Он наверняка узнал моих братиков. И все-таки он их застрелил. Как зайцев на охоте.
Я не видела, как братики умирали. Я зажмурилась. Мне захотелось оглохнуть. Но я слышала, как они кричат. Особенно страшно, так долго и надсадно, кричал Михась. А Леня только вскрикнул два раза, а потом замолчал. Наверное, он быстро умер.

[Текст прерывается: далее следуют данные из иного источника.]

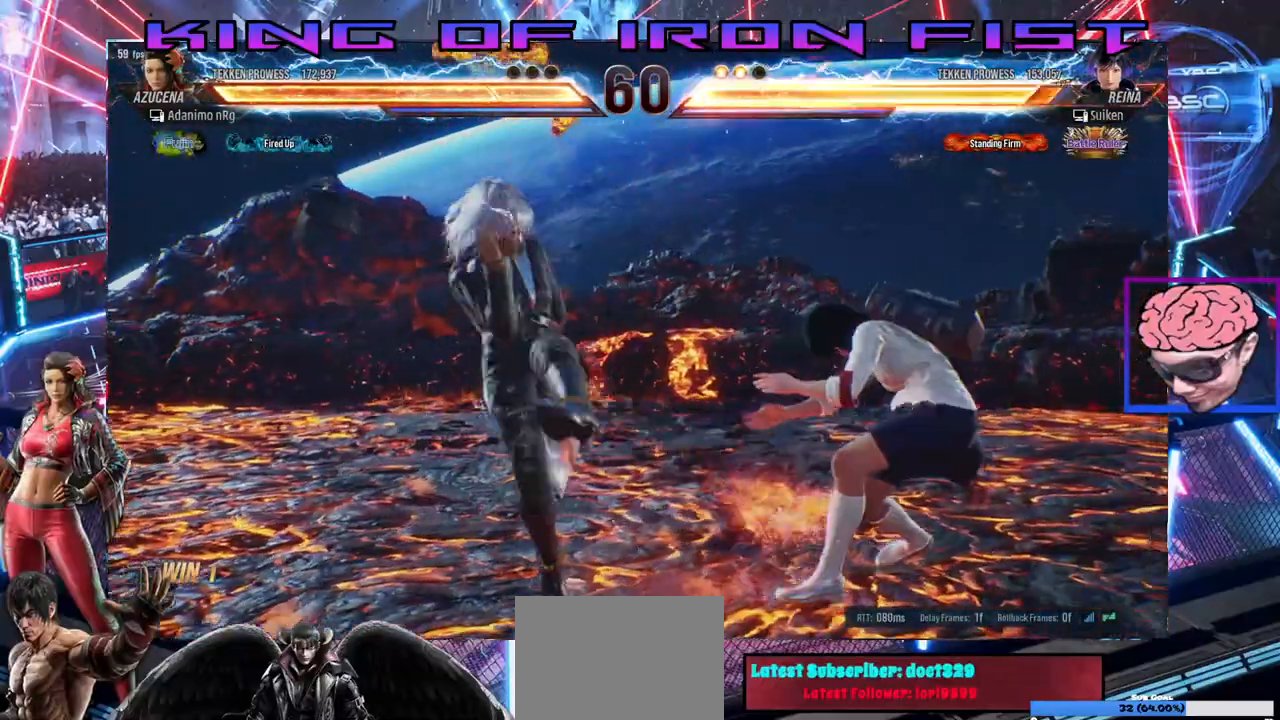
Gameplay with a controller (PlayStation layout); each line is a JSON object with the inputs held at the frame after it (dt_ms = milliseconds from this image to that frame). "events" lists button and stick changes between this image and that frame as [ms after this image, input, new state], when the widget could be followed in between.
{"dt_ms": 500, "buttons": ["DPAD_LEFT"], "left_stick": "center", "right_stick": "center", "events": [[200, "DPAD_RIGHT", "down"], [333, "DPAD_RIGHT", "up"], [350, "DPAD_RIGHT", "down"], [450, "DPAD_LEFT", "down"], [450, "DPAD_RIGHT", "up"]]}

Потом и Михась перестал кричать. А может, это просто мы с мамой уже далеко отошли от того места, от подлеска и
Нас всех загнали в нашу школу. У нас в селе была только начальная школа, четыре класса. В пятый класс надо было ходить в село Трясуны, за целых пять километров. Я как раз закончила четвертый класс. А я пятый уже не успела пойти, немцы пришли. Целое село еле уместилось в школе. Нас в классы набили столько - не вздохнуть было. Стояли, плотно прижимаясь боками, живот к спине, и спина к животу. Так стыдно было. Меня мальчики сжимали со всех сторон. Я все к маме жалась. Мама положила руки на головы мне и Сонечке. Все шептала нам: девочки, не бойтесь, девочки. Вы лучше песню пойте!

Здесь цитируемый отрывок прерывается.